AIM OF THE TASK: Exactly the lines from the one containing "mouse_move(698, 62)" through the end of the records must be reproduced; leave out all pictures.

DATA TO EXAMINE:

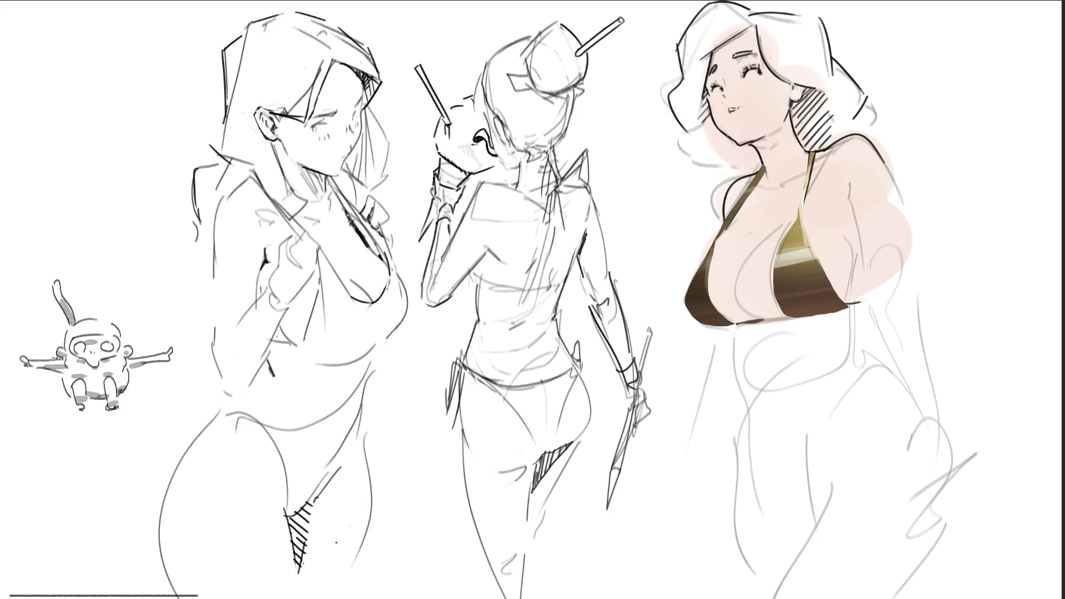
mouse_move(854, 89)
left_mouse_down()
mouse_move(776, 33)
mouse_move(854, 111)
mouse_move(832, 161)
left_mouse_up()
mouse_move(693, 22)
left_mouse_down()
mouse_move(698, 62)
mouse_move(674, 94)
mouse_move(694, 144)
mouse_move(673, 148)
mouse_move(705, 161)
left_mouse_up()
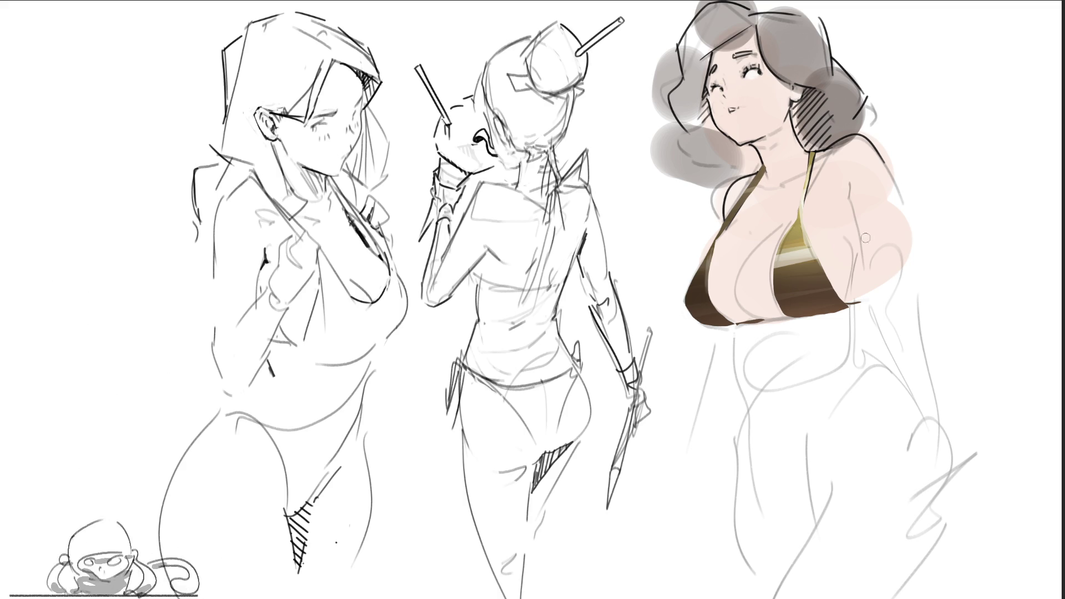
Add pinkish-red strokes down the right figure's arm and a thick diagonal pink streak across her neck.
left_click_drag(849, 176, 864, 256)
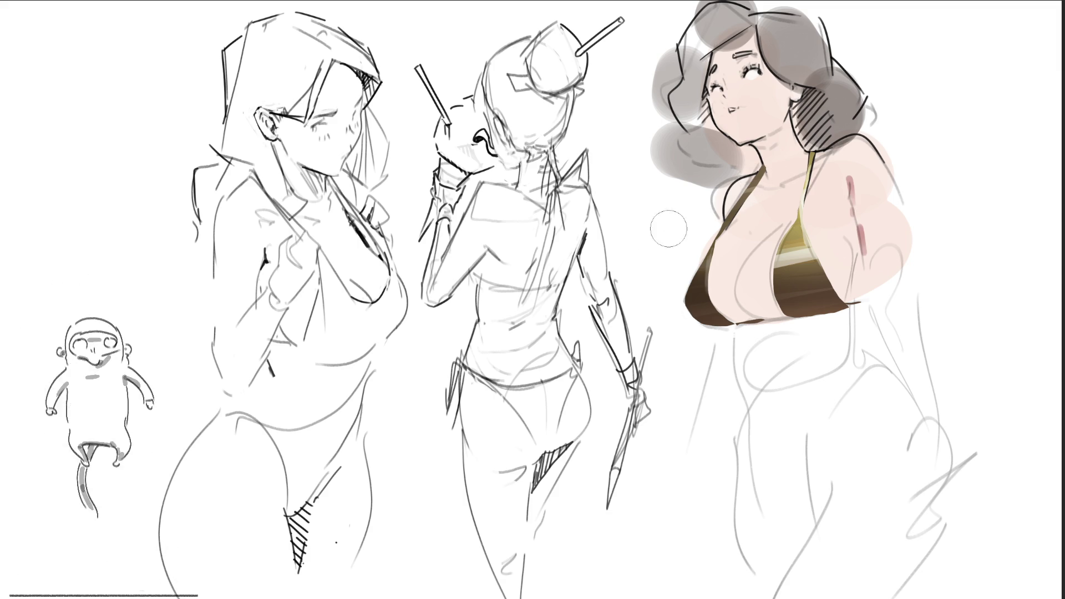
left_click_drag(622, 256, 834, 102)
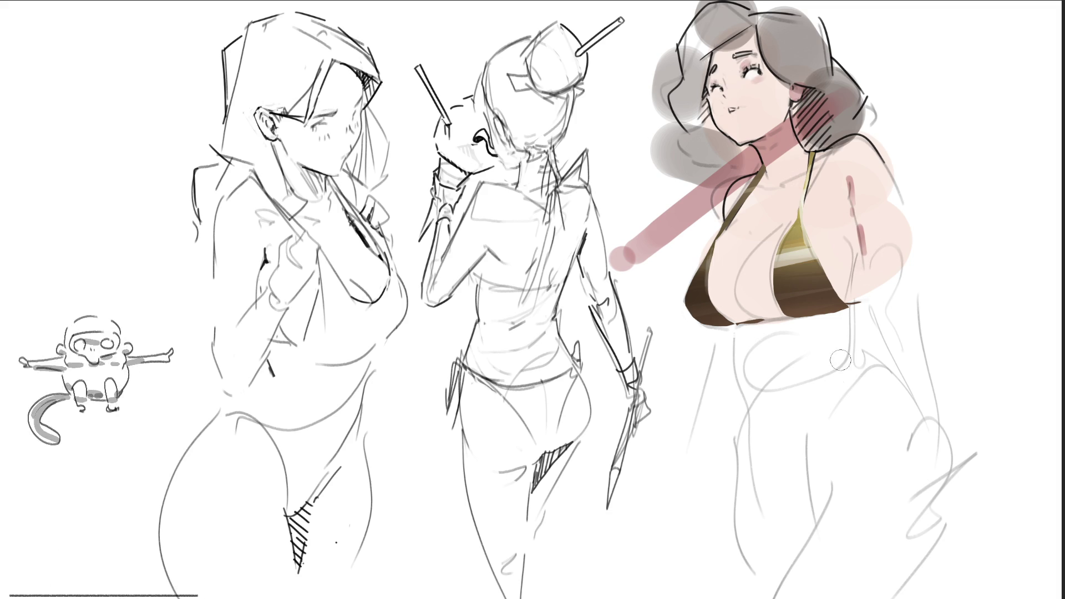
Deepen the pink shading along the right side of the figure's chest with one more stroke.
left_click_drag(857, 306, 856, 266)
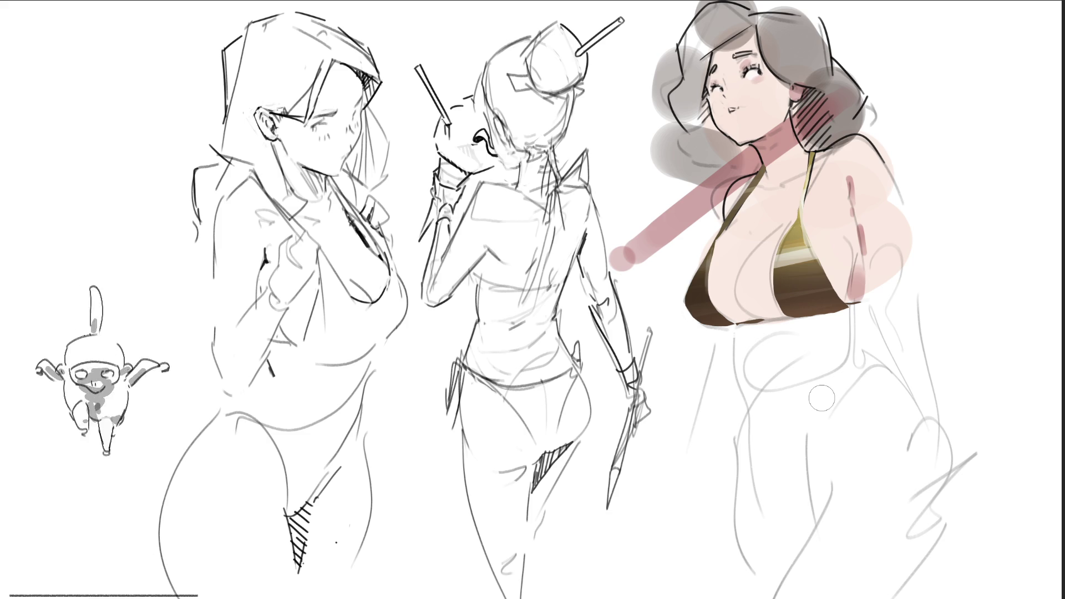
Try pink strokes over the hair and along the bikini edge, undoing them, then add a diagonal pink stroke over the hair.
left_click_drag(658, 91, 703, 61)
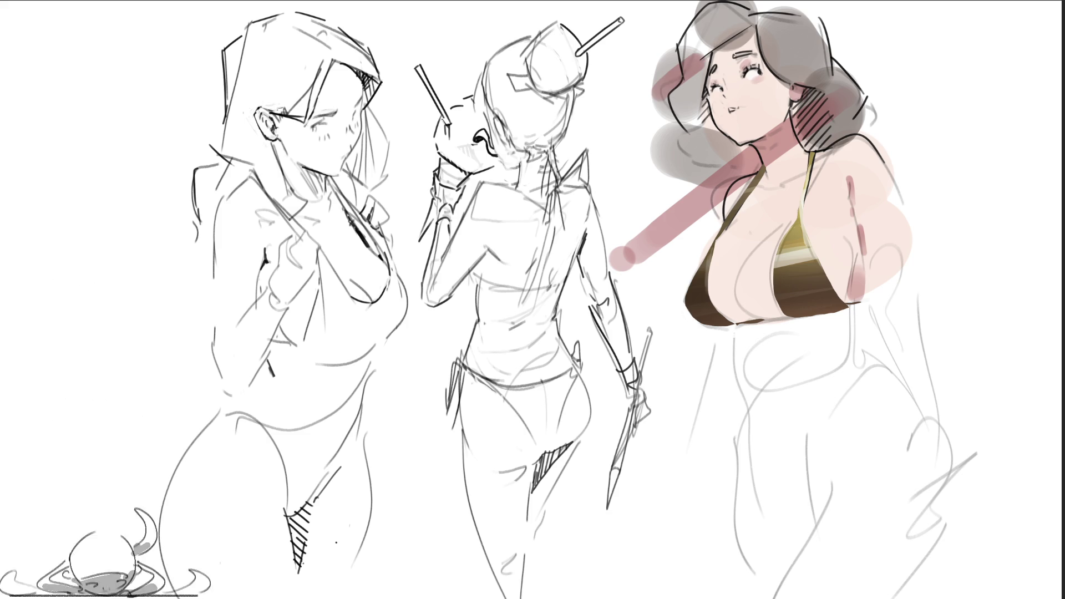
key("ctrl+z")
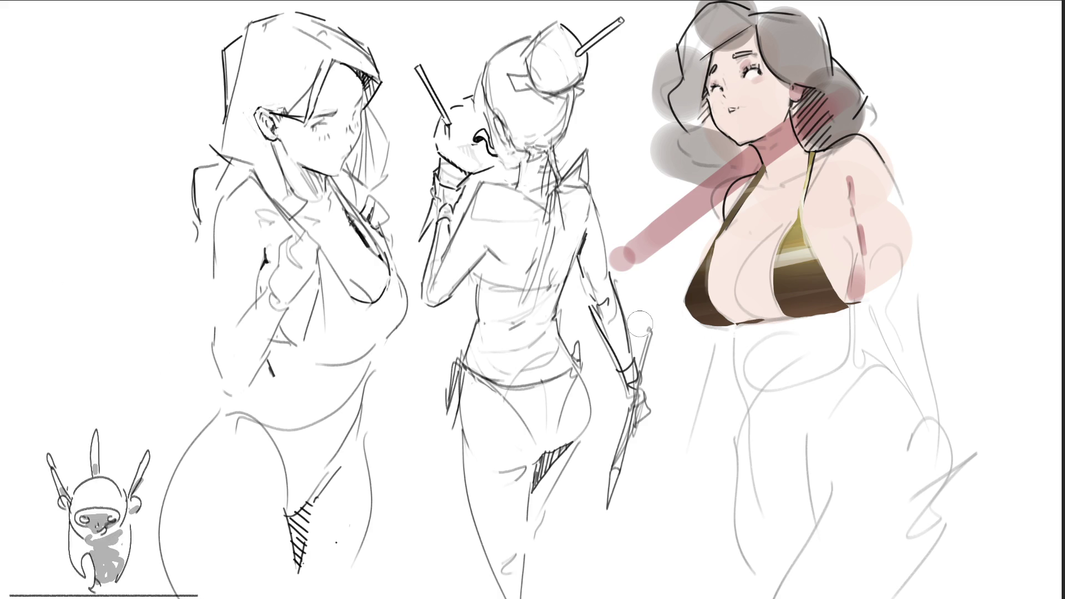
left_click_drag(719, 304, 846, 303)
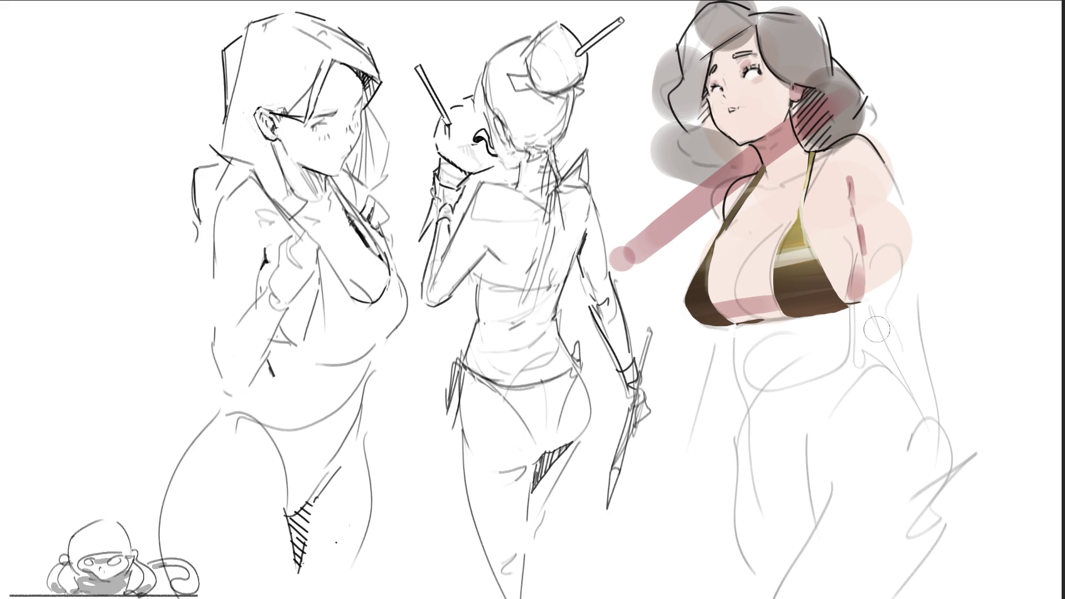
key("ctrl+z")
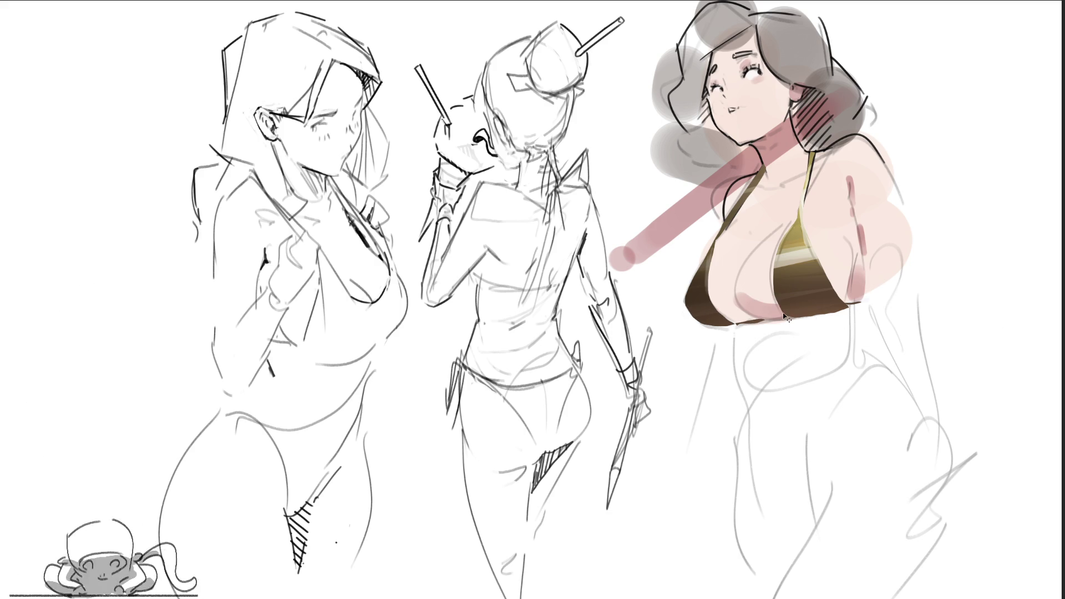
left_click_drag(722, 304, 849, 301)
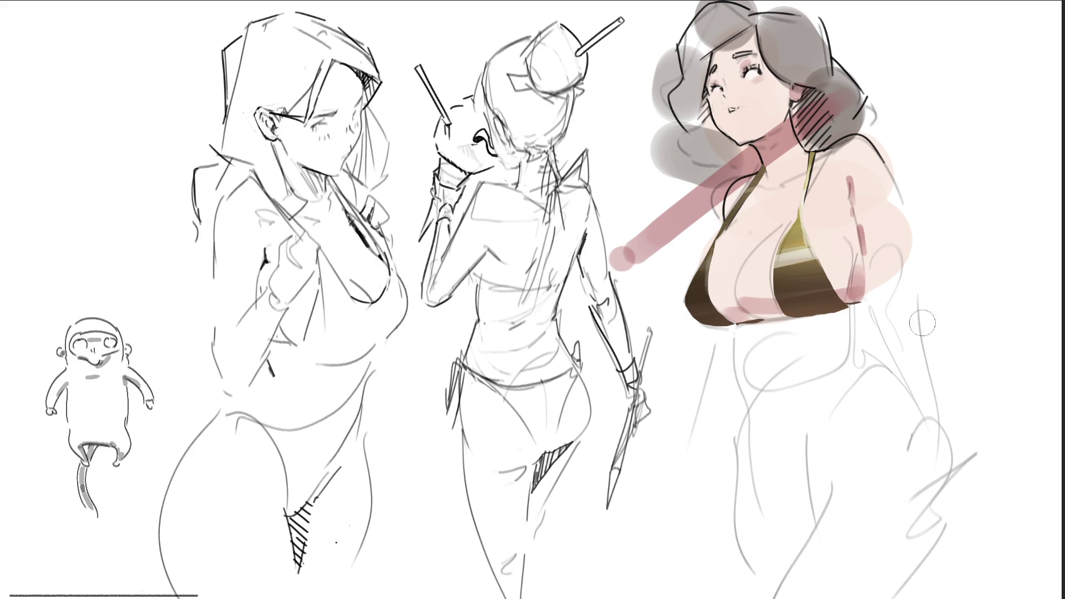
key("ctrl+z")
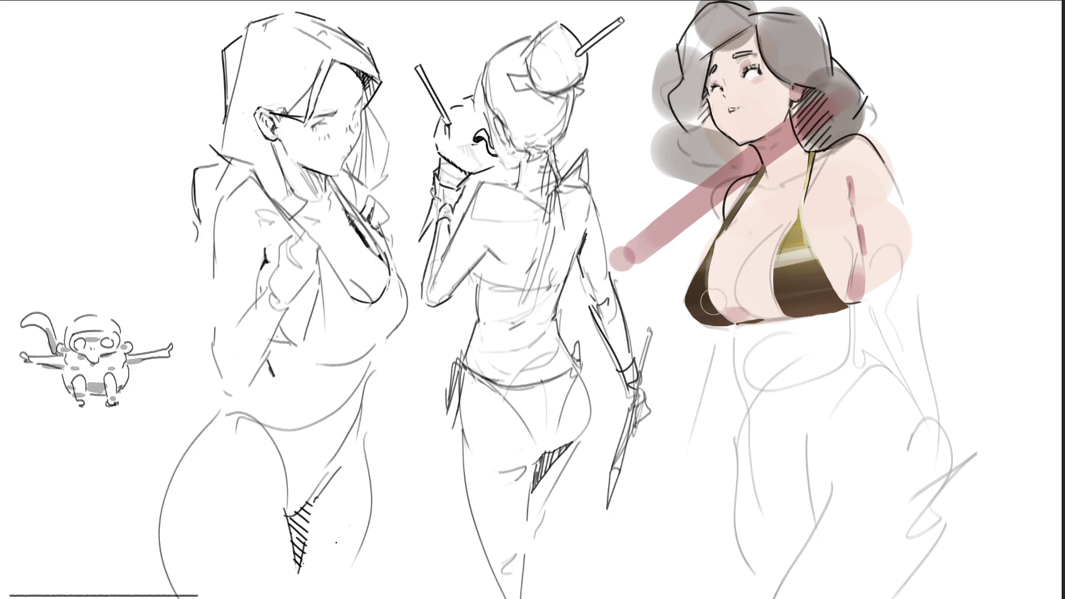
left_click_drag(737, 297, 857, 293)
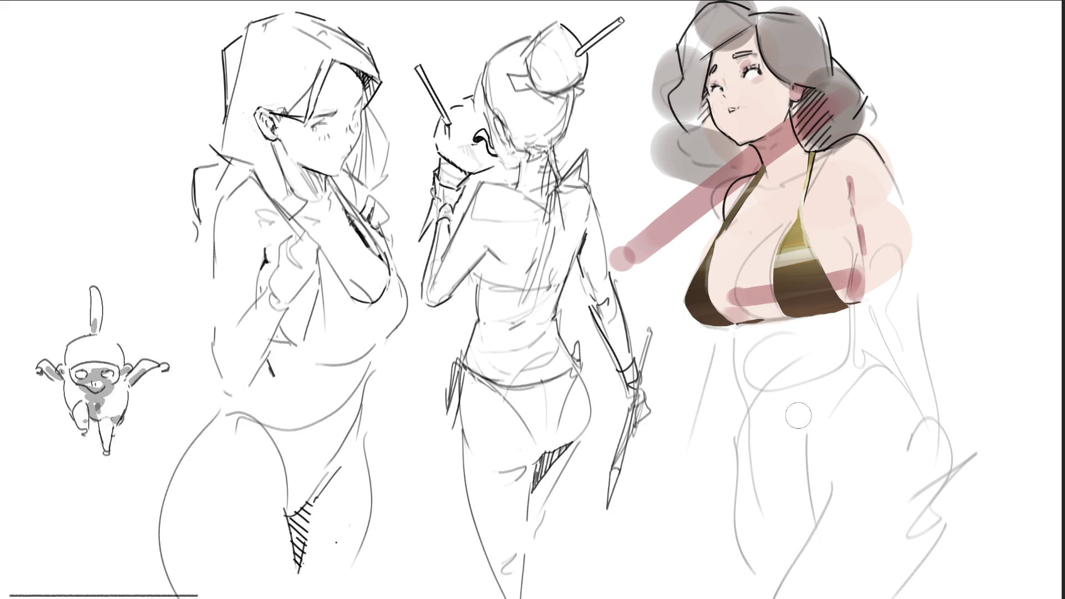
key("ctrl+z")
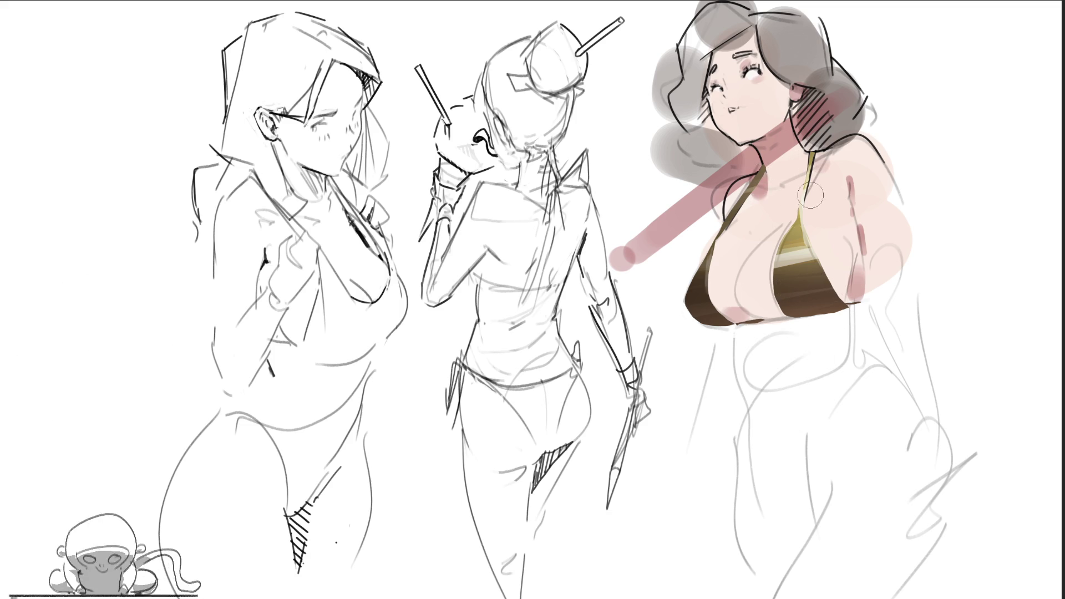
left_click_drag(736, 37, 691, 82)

RESULT OF THE EXERCISE:
mouse_move(698, 62)
mouse_move(674, 94)
mouse_move(694, 144)
mouse_move(673, 148)
mouse_move(705, 161)
left_mouse_up()
Add pinkish-red strokes down the right figure's arm and a thick diagonal pink streak across her neck.
left_click_drag(849, 176, 864, 256)
left_click_drag(622, 256, 834, 102)
Deepen the pink shading along the right side of the figure's chest with one more stroke.
left_click_drag(857, 306, 856, 266)
Try pink strokes over the hair and along the bikini edge, undoing them, then add a diagonal pink stroke over the hair.
left_click_drag(658, 91, 703, 61)
key("ctrl+z")
left_click_drag(719, 304, 846, 303)
key("ctrl+z")
left_click_drag(722, 304, 849, 301)
key("ctrl+z")
left_click_drag(737, 297, 857, 293)
key("ctrl+z")
left_click_drag(736, 37, 691, 82)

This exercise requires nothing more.